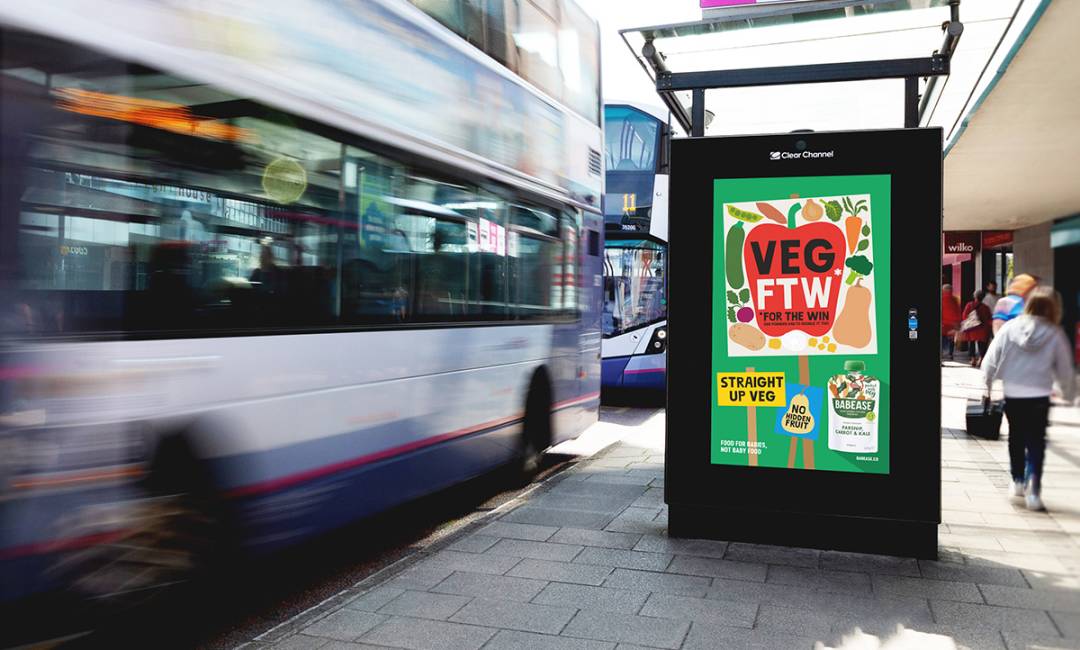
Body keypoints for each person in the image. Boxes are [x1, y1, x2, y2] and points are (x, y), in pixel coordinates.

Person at [982, 286, 1076, 511]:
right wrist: (1069, 392)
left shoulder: (1010, 328)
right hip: (1039, 396)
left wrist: (987, 384)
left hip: (1013, 394)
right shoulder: (1054, 333)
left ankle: (1017, 481)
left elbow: (992, 358)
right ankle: (1034, 490)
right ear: (1053, 308)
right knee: (1036, 442)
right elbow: (1064, 368)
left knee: (1016, 437)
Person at [961, 289, 993, 367]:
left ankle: (973, 359)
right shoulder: (986, 307)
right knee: (982, 345)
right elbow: (989, 319)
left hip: (972, 328)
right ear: (983, 297)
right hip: (982, 328)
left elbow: (964, 316)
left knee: (971, 343)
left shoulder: (969, 305)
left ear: (974, 296)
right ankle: (981, 359)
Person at [941, 284, 961, 361]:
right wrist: (958, 322)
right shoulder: (954, 299)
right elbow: (958, 311)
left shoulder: (941, 299)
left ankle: (942, 354)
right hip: (953, 324)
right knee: (951, 339)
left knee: (942, 339)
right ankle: (950, 354)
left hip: (943, 323)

◆ **EXERCISE BRIEF**: Find the string "ankle" in the data. Report each line it appears in.

◆ **OUTPUT OF THE TASK**:
left ankle: (1017, 481)
right ankle: (1034, 490)
left ankle: (973, 359)
right ankle: (981, 359)
left ankle: (942, 354)
right ankle: (950, 354)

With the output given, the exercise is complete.